There was no correlation observed between salivary IgA and other serum markers (IgG, PNT) for the 2019nCoV-314 study (for Omicron XBB.1.5, Spearman correlation, R² < 0.2 saliva IgA vs. PNT, R² < 0.2 saliva IgA vs. serum IgG), due to the potentially inherent differences between the salivary IgA (secreted) vs. serum IgG (different compartments) [24]. These data highlight the importance of measuring the salivary IgA, as it is unique and different compared to other serum markers.

One limitation to this assay is that it does not distinguish between secretory IgA and systemically produced IgA; however, it does recognize both forms.
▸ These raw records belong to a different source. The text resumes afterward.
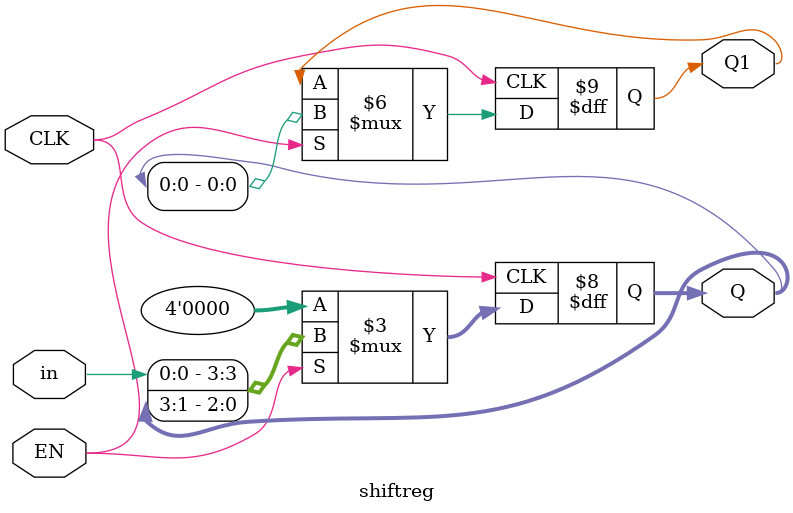
<source format=v>
module shiftreg(Q, Q1, EN, in, CLK);

parameter n=4;
input in,EN,CLK;
output Q1;
reg Q1;
output [3:0] Q;
reg [3:0] Q;

always @(posedge CLK)
begin
if (EN)
begin
Q1 = Q[0];
Q={in, Q[n-1:1]};
end
else
Q = 4'b0000;
end
endmodule
</source>
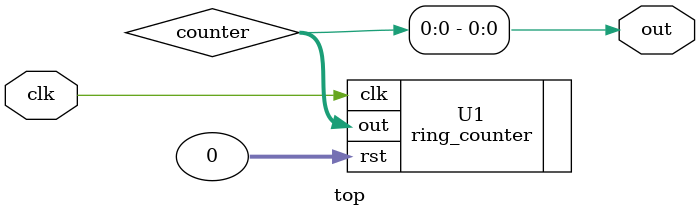
<source format=v>
module top (
    input clk,      // 50 MHz
    output out      // test pin output
);

wire [15:0] counter;
ring_counter U1 (.clk(clk), .rst(0), .out(counter));
defparam U1.DELAY = 100;

assign out = counter[0];

endmodule // top

</source>
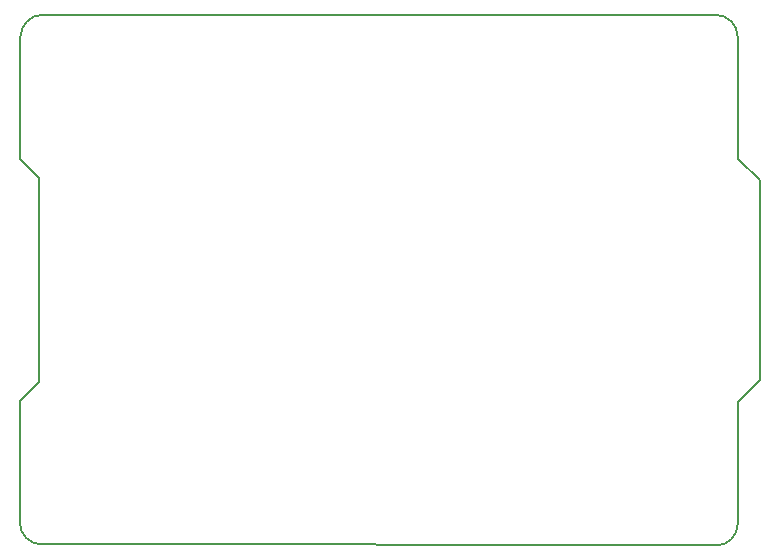
<source format=gm1>
G04*
G04 #@! TF.GenerationSoftware,Altium Limited,Altium Designer,24.5.2 (23)*
G04*
G04 Layer_Color=16711935*
%FSLAX44Y44*%
%MOMM*%
G71*
G04*
G04 #@! TF.SameCoordinates,4C0C2288-5299-42BB-A2D6-562D11BE746C*
G04*
G04*
G04 #@! TF.FilePolarity,Positive*
G04*
G01*
G75*
%ADD12C,0.2000*%
D12*
X512Y18730D02*
G03*
X19413Y-170I18900J0D01*
G01*
X608443Y429477D02*
G03*
X589610Y448310I-18833J0D01*
G01*
X590013Y-1008D02*
G03*
X608500Y17479I0J18487D01*
G01*
X20089Y448310D02*
G03*
X1012Y429233I0J-19077D01*
G01*
X887Y326607D02*
X1012Y429233D01*
X887Y326607D02*
X17126Y310329D01*
X512Y18730D02*
X637Y121356D01*
X16916Y137595D01*
X17126Y310329D01*
X608486Y120479D02*
X608500Y17479D01*
X608486Y120479D02*
X626883Y138881D01*
X608443Y429477D02*
X608457Y326478D01*
X626859Y308081D01*
X626883Y138881D01*
X20089Y448310D02*
X162469Y448310D01*
X162469Y448310D02*
X447230Y448310D01*
X162469Y448310D02*
X162469Y448310D01*
X447230Y448310D02*
X589610Y448310D01*
X19413Y-170D02*
X590013Y-1008D01*
M02*

</source>
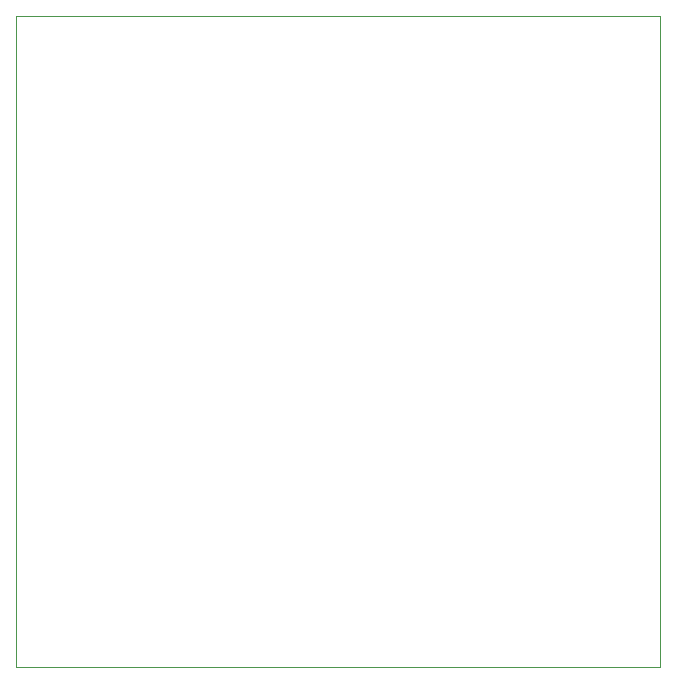
<source format=gbr>
%TF.GenerationSoftware,KiCad,Pcbnew,7.0.7*%
%TF.CreationDate,2023-11-13T10:05:51-05:00*%
%TF.ProjectId,Capstone-board-car,43617073-746f-46e6-952d-626f6172642d,rev?*%
%TF.SameCoordinates,Original*%
%TF.FileFunction,Profile,NP*%
%FSLAX46Y46*%
G04 Gerber Fmt 4.6, Leading zero omitted, Abs format (unit mm)*
G04 Created by KiCad (PCBNEW 7.0.7) date 2023-11-13 10:05:51*
%MOMM*%
%LPD*%
G01*
G04 APERTURE LIST*
%TA.AperFunction,Profile*%
%ADD10C,0.050000*%
%TD*%
G04 APERTURE END LIST*
D10*
X35614000Y-69844000D02*
X90136000Y-69844000D01*
X90136000Y-124966000D01*
X35614000Y-124966000D01*
X35614000Y-69844000D01*
M02*

</source>
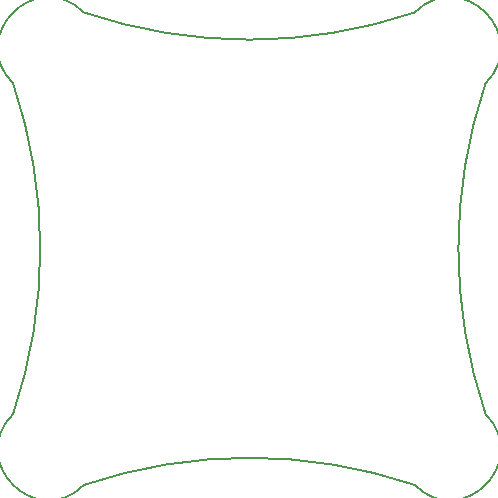
<source format=gko>
G04*
G04 #@! TF.GenerationSoftware,Altium Limited,Altium Designer,19.0.10 (269)*
G04*
G04 Layer_Color=16711935*
%FSLAX25Y25*%
%MOIN*%
G70*
G01*
G75*
%ADD15C,0.00800*%
D15*
X-78740Y-55118D02*
G03*
X-78740Y55118I-163224J55118D01*
G01*
X-55118Y78740D02*
G03*
X55118Y78740I55118J163224D01*
G01*
X78740Y55118D02*
G03*
X78740Y-55118I163224J-55118D01*
G01*
X55118Y-78740D02*
G03*
X-55118Y-78740I-55118J-163224D01*
G01*
Y78740D02*
G03*
X-78740Y55118I-11811J-11811D01*
G01*
Y-55118D02*
G03*
X-55118Y-78740I11811J-11811D01*
G01*
X55118D02*
G03*
X78740Y-55118I11811J11811D01*
G01*
Y55118D02*
G03*
X55118Y78740I-11811J11811D01*
G01*
M02*

</source>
Notably, this distinction will be a more relevant factor with intranasal vaccines that induce secretory IgA than those delivered via intramuscular injection and primarily induce serum IgG, IgA, and IgM [25]. Additionally, the clinical samples that were used for Wuhan and XBB.1.5 validation are from study 2019nCoV-314, which are all from adolescent participants who received the Novavax COVID-19 vaccine containing rS to XBB.1.5 or a bivalent formulation to XBB.1.5/Wuhan by intramuscular route of vaccination.

5. Conclusions

These insights highlight the growing recognition of mucosal IgA as a correlate of protection, especially for local mucosal immune protection, paving the way for innovative vaccine approaches targeting mucosal immunity. The IgA assay described here can be a valuable tool to assess mucosal IgA levels in saliva samples from SARS-CoV-2 clinical trials of novel and developing vaccines.